## [Prompt 1]
Reproduce the entire listing of extracted page text below word for word, leaving out the pictures.

## [Exercise text]
§
Judge Rules Against Daily’s Attempt to Buy More Time Before January 29 Jury Trial


On Tuesday, Judge Edward Rafeedie denied a motion by the Santa Barbara News-Press to delay the start of their federal copyright infringement trial against The Santa Barbara Independent.

The daily wanted more time to prepare for their case and determine what evidence they could take from The Indy, requesting a start date of the jury trial no sooner than late March 2008. But Judge Rafeedie determined that the News-Press‘ attorneys failed to show good cause, and denied their request with no further explanation.

Specifically, the News-Press‘ attorneys requested an extension because they are hoping to compel The Indy‘s executive editor Nick Welsh to reveal his sources. This may be the first time ever that one newspaper has tried to get another newspaper’s reporter to divulge his or her sources, as confidentiality of sources is a privilege that’s usually treated as sacrosanct in the profession of journalism.

The Indy‘s attorneys insinuated as much in their argument to deny the delay, explaining that the News-Press is “watching the legal fees needlessly escalate.” Given that the News-Press‘s attorney said in court that the paper’s desire is solely “to punish” The Independent, the weekly’s attorneys suggest that the proposed delay would perhaps be a means of doing so, due to the growing attorney’s fees.

As well, The Indy‘s attorneys posited that this delay may just be a ploy for the daily’s legal squad to get more information out of The Indy to strengthen several other legal squabbles the News-Press is embroiled in. Those cases include an arbitration case against former editor Jerry Roberts, an attack on American Journalism Review correspondent Susan Paterno (another apparent first in journalism, where one newspaper sues an individual reporter), the ongoing battle against the newsroom’s unionization, and the fight against the feds who have argued that the newspaper broke many federal labor laws.

Meanwhile, the News-Press has not been forthcoming with much of the evidence requested by The Independent. (In that regard, the weekly’s attorneys are in the process of filing a motion to compel the daily to respond to evidence requests that its attorneys have so far rejected.)

Those arguments proved persuasive enough to the judge, and he denied the News-Press‘ motion. A mandatory settlement conference between the two newspapers will soon be scheduled before the January 29 jury trial begins.
§
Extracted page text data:
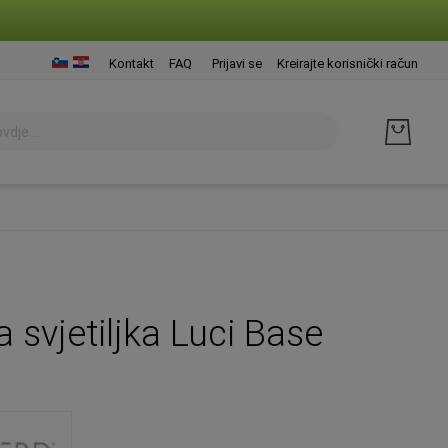
Presk
Kontakt
FAQ
Prijavi se
Kreirajte korisnički račun
na
sadrž
 svjetiljka Luci Base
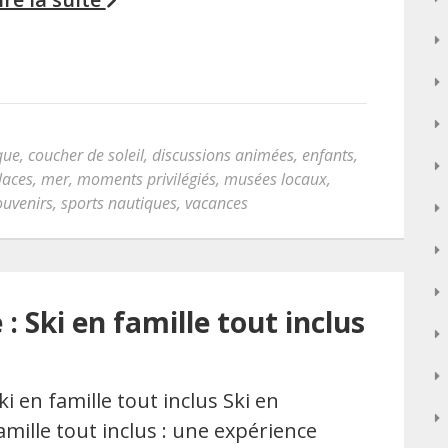
que
,
coucher de soleil
,
discussions animées
,
enfants
,
laces
,
mer
,
moments privilégiés
,
musées locaux
,
ouvenirs
,
sports nautiques
,
vacances
: Ski en famille tout inclus
ki en famille tout inclus Ski en
amille tout inclus : une expérience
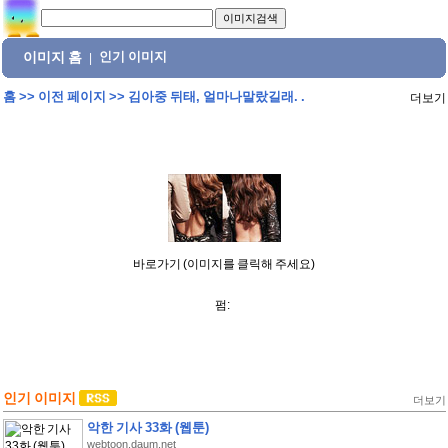
이미지 홈
인기 이미지
|
홈
>>
이전 페이지
>>
김아중 뒤태, 얼마나말랐길래. .
더보기
바로가기 (이미지를 클릭해 주세요)
펌:
인기 이미지
더보기
악한 기사 33화 (웹툰)
webtoon.daum.net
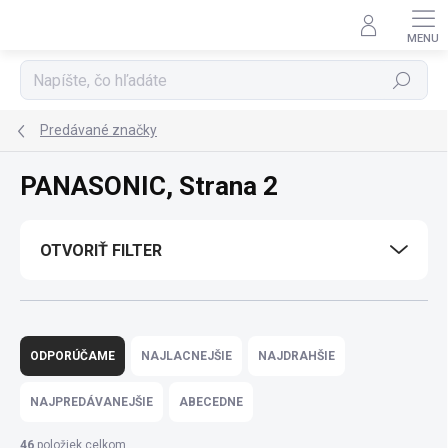
Prejsť
na
obsah
Hľadať
Predávané značky
PANASONIC
, Strana 2
OTVORIŤ FILTER
R
a
ODPORÚČAME
NAJLACNEJŠIE
NAJDRAHŠIE
d
e
NAJPREDÁVANEJŠIE
ABECEDNE
n
i
46
položiek celkom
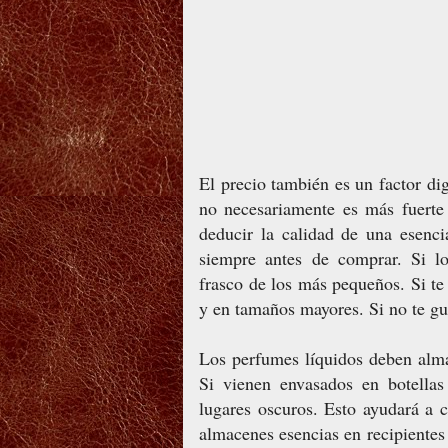
El precio también es un factor di
no necesariamente es más fuerte
deducir la calidad de una esenci
siempre antes de comprar. Si l
frasco de los más pequeños. Si te
y en tamaños mayores. Si no te g
Los perfumes líquidos deben alma
Si vienen envasados en botellas
lugares oscuros. Esto ayudará a 
almacenes esencias en recipientes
§
## [Prompt 2]
According to the copyright trial article, what other legal disputes is the News-Press embroiled in? List all of them.

## [Written reply 1]
Presk
Kontakt
FAQ
Prijavi se
Kreirajte korisnički račun
na
sadrž
 svjetiljka Luci Base
que
,
coucher de soleil
,
discussions animées
,
enfants
,
laces
,
mer
,
moments privilégiés
,
musées locaux
,
ouvenirs
,
sports nautiques
,
vacances
: Ski en famille tout inclus
ki en famille tout inclus Ski en
amille tout inclus : une expérience
이미지 홈
인기 이미지
|
홈
>>
이전 페이지
>>
김아중 뒤태, 얼마나말랐길래. .
더보기
바로가기 (이미지를 클릭해 주세요)
펌:
인기 이미지
더보기
악한 기사 33화 (웹툰)
webtoon.daum.net
Prejsť
na
obsah
Hľadať
Predávané značky
PANASONIC
, Strana 2
OTVORIŤ FILTER
R
a
ODPORÚČAME
NAJLACNEJŠIE
NAJDRAHŠIE
d
e
NAJPREDÁVANEJŠIE
ABECEDNE
n
i
46
položiek celkom
El precio también es un factor di
no necesariamente es más fuerte
deducir la calidad de una esenci
siempre antes de comprar. Si l
frasco de los más pequeños. Si te
y en tamaños mayores. Si no te g
Los perfumes líquidos deben alma
Si vienen envasados en botellas
lugares oscuros. Esto ayudará a 
almacenes esencias en recipientes

## [Written reply 2]
- An arbitration case against former editor Jerry Roberts
- An attack on American Journalism Review correspondent Susan Paterno
- The ongoing battle against the newsroom's unionization
- The fight against the feds, who have argued that the newspaper broke many federal labor laws